◆ **TEXT PROVIDED**:
□ □ □ □ □ □ □

I could write many pages and tell of the situation and hardships we endured.  How practically everyone had fever and ague.  How we waded the river in the spring nightly to spear suckers for food; how we made maple sugar and traded it for other necessities; how we caught a wild hogs, and how we secured quantities of wild honey.  We had come to the land of honey minus the milk, but the milk came in due time. I knew one man that had three barrels of strained honey and one time and he had no meat, only as he killed a deer occasionally and he traded a barrel of honey for a barrel of pork, so he had pork and honey.

 

I could fill many pages with stories -- some of joy and pleasure and some of sadness, sickness and death.  How many were sick and unable to help themselves; how we that were well went and took care of them and harvested their crops, of wheat and corn and all without the thought of pay or reward. 

 

My brother-and-law, Calvin Green, an old soldier, now over 85 years, living at Hebron and myself used to be the good Samaritans in our neighborhood and we have done many a hard days work in saving neighbors crops and helping to thresh the same, and we never received or expected any pay, other than the satisfaction of having done a kind act.

□ □ □ □ □ □ □

◆ **PROVIDED DATA**:

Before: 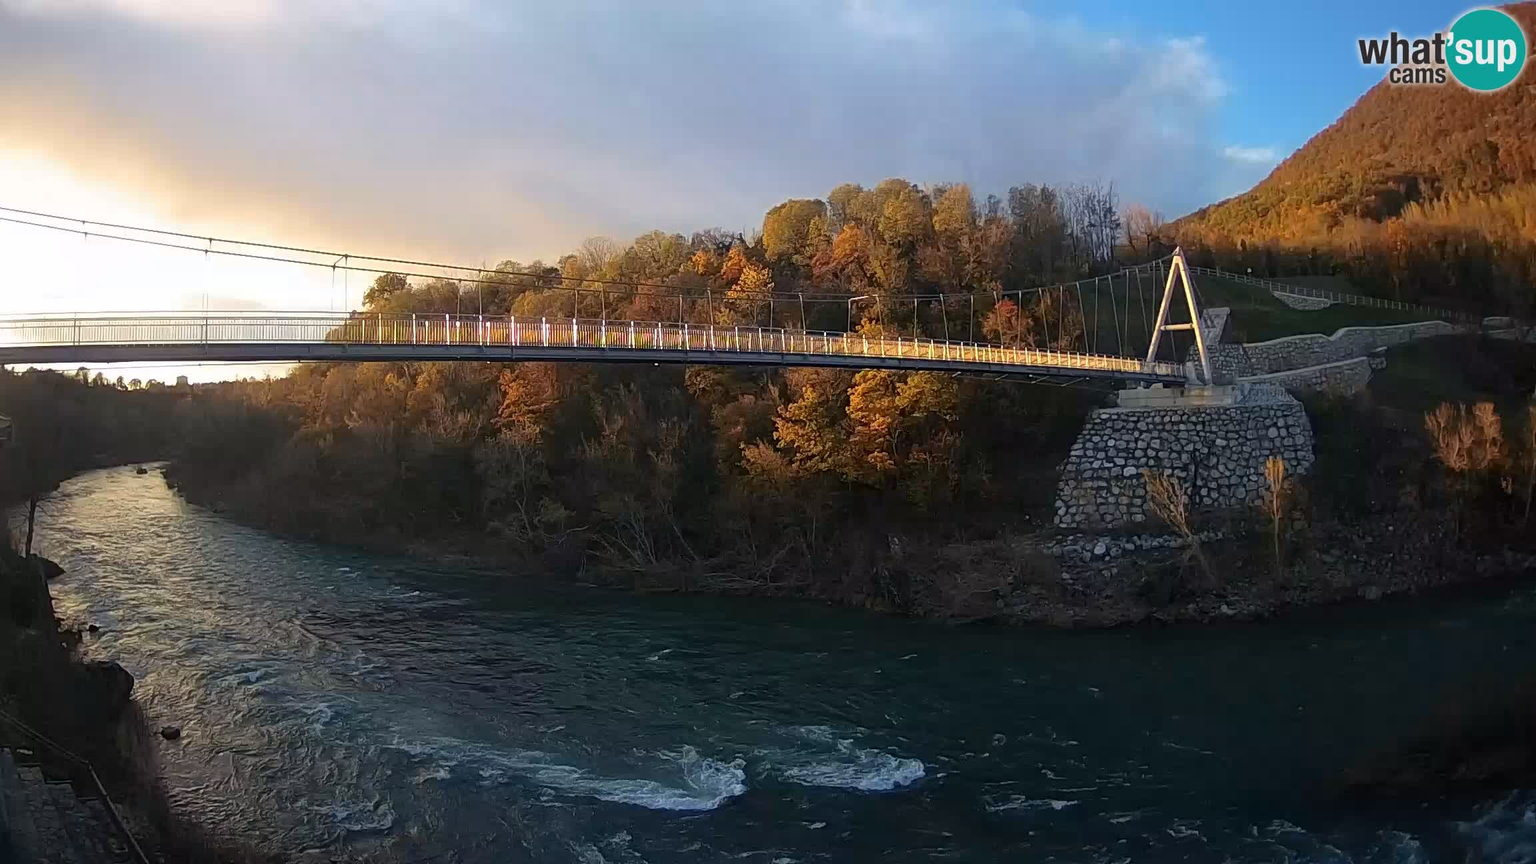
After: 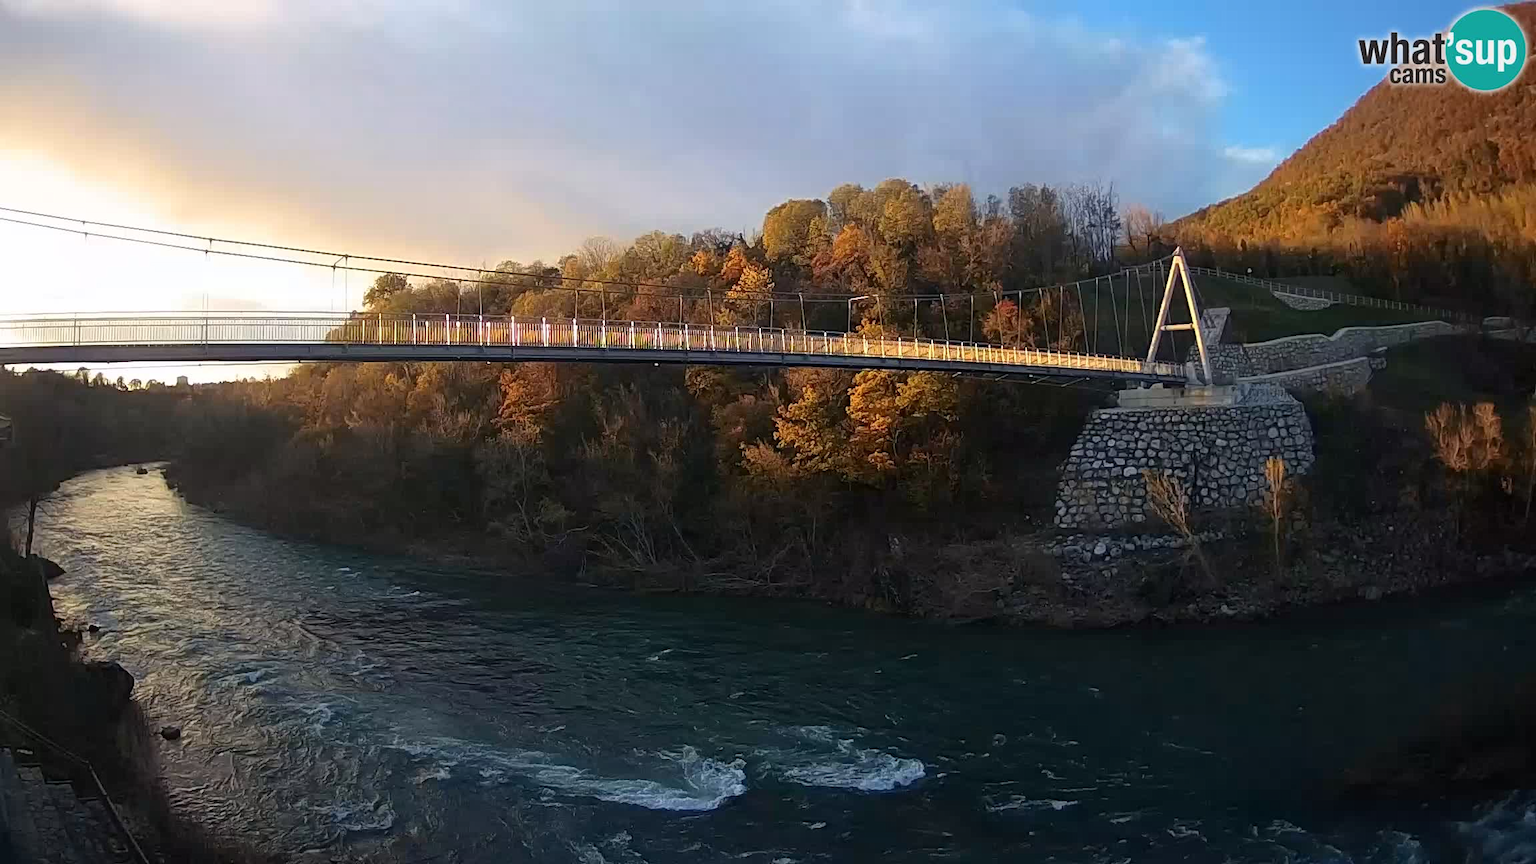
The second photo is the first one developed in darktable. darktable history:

□ □ □ □ □ □ □

◆ **EXERCISE TASK**: Summarize the settler's recollection above in two sentences.

◆ **SOLUTION FOR THIS PROBLEM**: The writer recalls the hardships of early settlement, when nearly everyone had fever and ague and people got food by spearing suckers in the river, making maple sugar to trade, catching wild hogs, and gathering wild honey. Those who were well cared for the sick and harvested their wheat and corn without pay, and the writer and brother-in-law Calvin Green, an old soldier now over 85 and living at Hebron, often saved and threshed neighbors' crops for no reward but the satisfaction of a kind act.